TLDR, use (a+b-1) / b or other approaches below.

#### Typical approach

If we want to do this in C++, we can call the ceil() function, but with caution. For the example above,

int a = 3;
int b = 2;
cout << ceil(a/b) << endl;
>>>> 1


Note that it prints out 1, not 2! This is because a and b are int data types, so that their quotient a/b is in int and the decimal values are discarded (floored). a/b = 1 so ceil(a/b) = ceil(1) = 1. We can simply overcome this by casting the double data type so that the decimal values are kept during intermediate calculations.

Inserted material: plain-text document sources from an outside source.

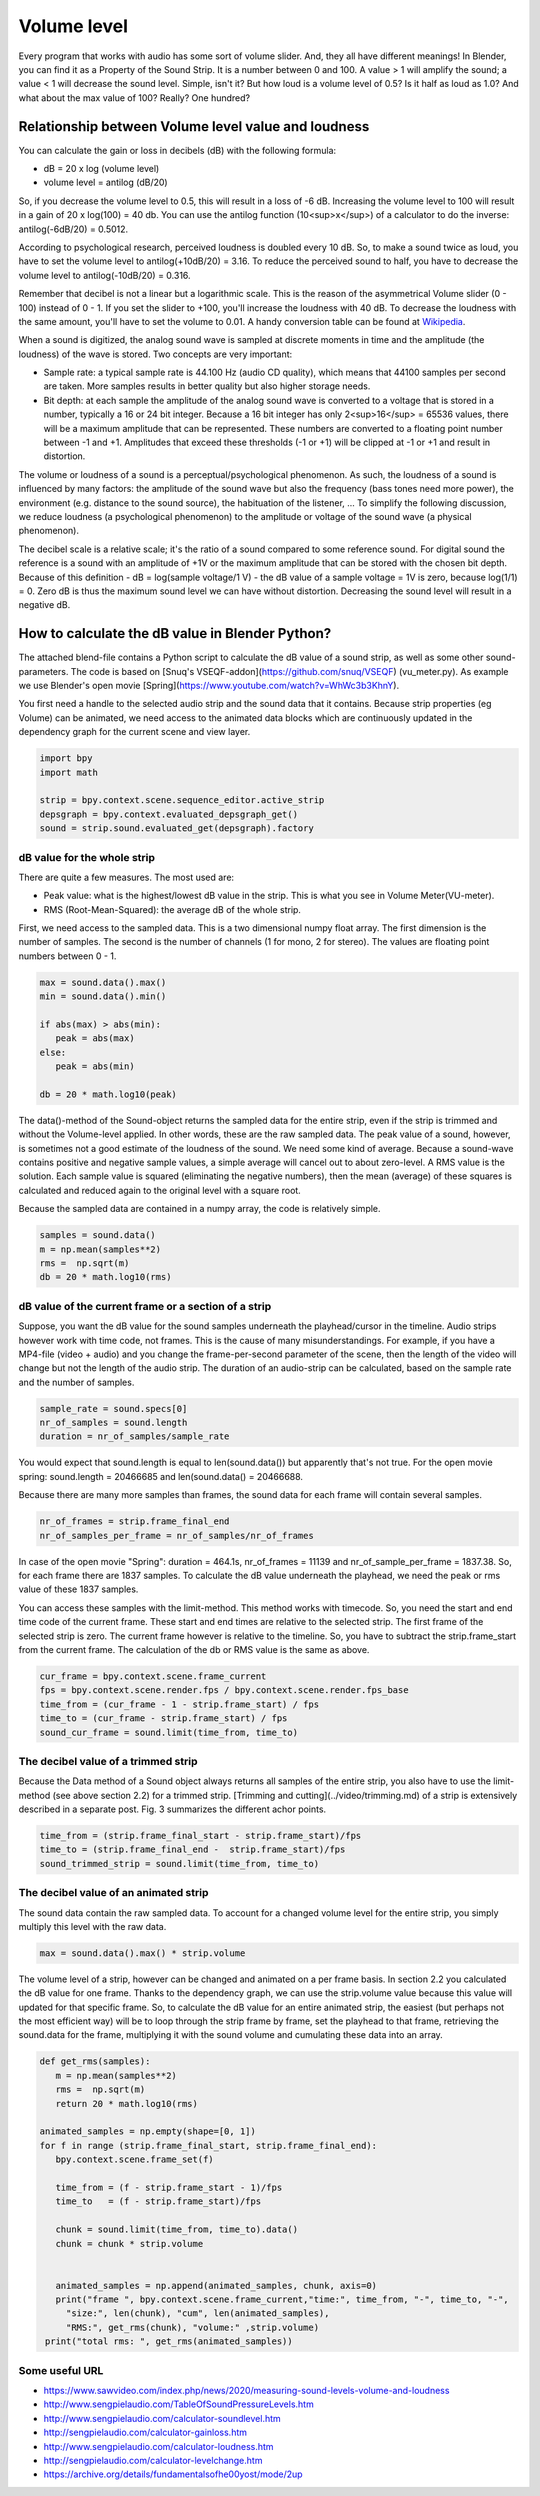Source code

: ************
Volume level
************

Every program that works with audio has some sort of volume slider. And, they all have different meanings! In Blender, you can find it as a Property of the Sound Strip. It is a number between 0 and 100. A value > 1 will amplify the sound; a value < 1 will decrease the sound level. Simple, isn't it? But how loud is a volume level of 0.5? Is it half as loud as 1.0? And what about the max value of 100? Really? One hundred?

Relationship between Volume level value and loudness
====================================================

You can calculate the gain or loss in decibels (dB) with the following formula:

* dB = 20 x log (volume level)
* volume level = antilog (dB/20)

So, if you decrease the volume level to 0.5, this will result in a loss of -6 dB. Increasing the volume level to 100 will result in a gain of 20 x log(100) = 40 db. You can use the antilog function (10<sup>x</sup>) of a calculator to do the inverse: antilog(-6dB/20) = 0.5012.

.. csv-table:: Decibels versus Volume level
   :header: "db loss/gain", "-40", "-30", "-20", "-10", "-6", "0", "+6", "+10", "+20", "+30", "+40""
   :widths: 12, 4, 4, 4, 4, 4, 4, 4, 4, 4, 4, 4

   "Volume Level", 0.01, 0.0316, 0.1, 0.316, 0.501, 1, 1.995, 3.162, 10, 31.62, 100

According to psychological research, perceived loudness is doubled every 10 dB. So, to make a sound twice as loud, you have to set the volume level to antilog(+10dB/20) = 3.16. To reduce the perceived sound to half, you have to decrease the volume level to antilog(-10dB/20) = 0.316.

Remember that decibel is not a linear but a logarithmic scale. This is the reason of the asymmetrical Volume slider (0 - 100) instead of 0 - 1. If you set the slider to +100, you'll increase the loudness with 40 dB. To decrease the loudness with the same amount, you'll have to set the volume to 0.01. A handy conversion table can be found at `Wikipedia <https://en.wikipedia.org/wiki/Decibel>`_.

When a sound is digitized, the analog sound wave is sampled at discrete moments in time and the amplitude (the loudness) of the wave is stored. Two concepts are very important:

* Sample rate: a typical sample rate is 44.100 Hz (audio CD quality), which means that 44100 samples per second are taken. More samples results in better quality but also higher storage needs.
* Bit depth:  at each sample the amplitude of the analog sound wave is converted to a voltage that is stored in a number, typically a 16 or 24 bit integer. Because a 16 bit integer has only 2<sup>16</sup> = 65536 values, there will be a maximum amplitude that can be represented. These numbers are converted to a floating point number between -1 and +1. Amplitudes that exceed these thresholds (-1 or +1) will be clipped at -1 or +1  and result in distortion.

The volume or loudness of a sound is a perceptual/psychological phenomenon. As such, the loudness of a sound is influenced by many factors: the amplitude of the sound wave but also the frequency (bass tones need more power), the environment (e.g. distance to the sound source), the habituation of the listener, ... To simplify the following discussion, we reduce loudness (a psychological phenomenon) to the amplitude or voltage of the sound wave (a physical phenomenon).

The decibel scale is a relative scale; it's the ratio of a sound compared to some reference sound. For digital sound the reference is a sound with an amplitude of +1V or the maximum amplitude that can be stored with the chosen bit depth. Because of this definition - dB = log(sample voltage/1 V) - the dB value of a sample voltage = 1V is zero, because log(1/1) = 0. Zero dB is thus the maximum sound level we can have without distortion. Decreasing the sound level will result in a negative dB.

How to calculate the dB value in Blender Python?
================================================

The attached blend-file contains a Python script to calculate the dB value of a sound strip, as well as some other sound-parameters. The code is based on [Snuq's VSEQF-addon](https://github.com/snuq/VSEQF) (vu_meter.py). As example we use Blender's open movie [Spring](https://www.youtube.com/watch?v=WhWc3b3KhnY).

You first need a handle to the selected audio strip and the sound data that it contains. Because strip properties (eg Volume) can be animated, we need access to the animated data blocks which are continuously updated in the dependency graph for the current scene and view layer.

.. code-block:: Python

   import bpy
   import math

   strip = bpy.context.scene.sequence_editor.active_strip
   depsgraph = bpy.context.evaluated_depsgraph_get()
   sound = strip.sound.evaluated_get(depsgraph).factory


dB value for the whole strip
----------------------------

There are quite a few measures. The most used are:

* Peak value: what is the highest/lowest dB value in the strip. This is what you see in Volume Meter(VU-meter).
* RMS (Root-Mean-Squared): the average dB of the whole strip.

First, we need access to the sampled data. This is a two dimensional numpy float array. The first dimension is the number of samples. The second is the number of channels (1 for mono, 2 for stereo). The values are floating point numbers between 0 - 1.

.. code-block:: Python

   max = sound.data().max()
   min = sound.data().min()

   if abs(max) > abs(min):
      peak = abs(max)
   else:
      peak = abs(min)

   db = 20 * math.log10(peak)

The data()-method of the Sound-object returns the sampled data for the entire strip, even if the strip is trimmed and without the Volume-level applied. In other words, these are the raw sampled data. The peak value of a sound, however, is sometimes not a good estimate of the loudness of the sound. We need some kind of average. Because a sound-wave contains positive and negative sample values, a simple average will cancel out to about zero-level. A RMS value is the solution. Each sample value is squared (eliminating the negative numbers), then the mean (average) of these squares is calculated and reduced again to the original level with a square root.

Because the sampled data are contained in a numpy array, the code is relatively simple.

.. code-block:: Python
   
   samples = sound.data()
   m = np.mean(samples**2)
   rms =  np.sqrt(m)
   db = 20 * math.log10(rms)

dB value of the current frame or a section of a strip
-----------------------------------------------------

Suppose, you want the dB value for the sound samples underneath the playhead/cursor in the timeline. Audio strips however work with time code, not frames. This is the cause of many misunderstandings. For example, if you have a MP4-file (video + audio) and you change the frame-per-second parameter of the scene, then the length of the video will change but not the length of the audio strip. The duration of an audio-strip can be calculated, based on the sample rate and the number of samples.

.. code-block:: Python

   sample_rate = sound.specs[0]
   nr_of_samples = sound.length
   duration = nr_of_samples/sample_rate


You would expect that sound.length is equal to len(sound.data()) but apparently that's not true. For the open movie spring: sound.length = 20466685 and len(sound.data() = 20466688.

Because there are many more samples than frames, the sound data for each frame will contain several samples.

.. code-block:: Python

   nr_of_frames = strip.frame_final_end
   nr_of_samples_per_frame = nr_of_samples/nr_of_frames

In case of the open movie "Spring": duration = 464.1s, nr_of_frames = 11139 and nr_of_sample_per_frame = 1837.38. So, for each frame there are 1837 samples. To calculate the dB value underneath the playhead, we need the peak or rms value of these 1837 samples.

You can access these samples with the limit-method. This method works with timecode. So, you need the start and end time code of the current frame. These start and end times are relative to the selected strip. The first frame of the selected strip is zero. The current frame however is relative to the timeline. So, you have to subtract the strip.frame_start from the current frame. The calculation of the db or RMS value is the same as above.

.. code-block:: Python

   cur_frame = bpy.context.scene.frame_current
   fps = bpy.context.scene.render.fps / bpy.context.scene.render.fps_base
   time_from = (cur_frame - 1 - strip.frame_start) / fps
   time_to = (cur_frame - strip.frame_start) / fps
   sound_cur_frame = sound.limit(time_from, time_to)

The decibel value of a trimmed strip
------------------------------------

Because the Data method of a Sound object always returns all samples of the entire strip, you also have to use the limit-method (see above section 2.2) for a trimmed strip. [Trimming and cutting](../video/trimming.md) of a strip is extensively described in a separate post. Fig. 3 summarizes the different achor points.

.. code-block:: Python

   time_from = (strip.frame_final_start - strip.frame_start)/fps
   time_to = (strip.frame_final_end -  strip.frame_start)/fps
   sound_trimmed_strip = sound.limit(time_from, time_to)

The decibel value of an animated strip
--------------------------------------

The sound data contain the raw sampled data. To account for a changed volume level for the entire strip, you simply multiply this level with the raw data.

.. code-block:: Python

   max = sound.data().max() * strip.volume

The volume level of a strip, however can be changed and animated on a per frame basis. In section 2.2 you calculated the dB value for one frame. Thanks to the dependency graph, we can use the strip.volume value because this value will updated for that specific frame. So, to calculate the dB value for an entire animated strip, the easiest (but perhaps not the most efficient way) will be to loop through the strip frame by frame, set the playhead to that frame, retrieving the sound.data for the frame, multiplying it with the sound volume and cumulating these data into an array.

.. code-block:: Python

   def get_rms(samples):
      m = np.mean(samples**2)
      rms =  np.sqrt(m)
      return 20 * math.log10(rms)

   animated_samples = np.empty(shape=[0, 1])
   for f in range (strip.frame_final_start, strip.frame_final_end):
      bpy.context.scene.frame_set(f)
    
      time_from = (f - strip.frame_start - 1)/fps
      time_to   = (f - strip.frame_start)/fps

      chunk = sound.limit(time_from, time_to).data()
      chunk = chunk * strip.volume
    
        
      animated_samples = np.append(animated_samples, chunk, axis=0)
      print("frame ", bpy.context.scene.frame_current,"time:", time_from, "-", time_to, "-",
        "size:", len(chunk), "cum", len(animated_samples),
        "RMS:", get_rms(chunk), "volume:" ,strip.volume)
    print("total rms: ", get_rms(animated_samples))


Some useful URL
---------------

* https://www.sawvideo.com/index.php/news/2020/measuring-sound-levels-volume-and-loudness
* http://www.sengpielaudio.com/TableOfSoundPressureLevels.htm
* http://www.sengpielaudio.com/calculator-soundlevel.htm
* http://sengpielaudio.com/calculator-gainloss.htm
* http://www.sengpielaudio.com/calculator-loudness.htm
* http://sengpielaudio.com/calculator-levelchange.htm
* https://archive.org/details/fundamentalsofhe00yost/mode/2up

cout << ceil( (double) a / (double) b) << endl;
>>>> 2


But wait! Some people think that using double is a risky approach because floating-point numbers cannot be reliably represented by computer, especially when you do more complex calculations than the simple a/b example. You can read more on this Stack Exchange question. Alternatively, there are many ways to use int only and still get the correct results.

#### Approach 1

Credit: zwliew, khoya_musafir

This is the most popular approach.

int ceil2(int a, int b) {
return (a + b - 1) / b;
}


#### Approach 2

Credit: Brok3nDreams, BT21tata

(a - 1)/b + 1 is used instead of (a + b - 1) / b to prevent integer overflow when a and b is large. However, it does not work if $a = 0$, so we add an if statement.

int ceil2(int a, int b) {
if (a == 0) return 0;
return (a - 1)/b + 1;
}


#### Approach 3

Credit: KB_05

int ceil2(int a, int b) {
int c=a/b;
if(a % b ! =0) c++;
return c;
}


#### Approach 4

int ceil2(int a, int b){
int c = a / b;
if (c * b < a) c++;
return c;
}


I hope that you find this useful. Feel free to add more approaches in the comments.

Thank you and stay safe. ceil, Comments (1)
 » 2 years ago, # | ← Rev. 2 →   Be careful when dealing with negative numbers: int cel(int a,int b){ int res=a/b; if(b*res!=a)res+=(a>0)&(b>0); return res; }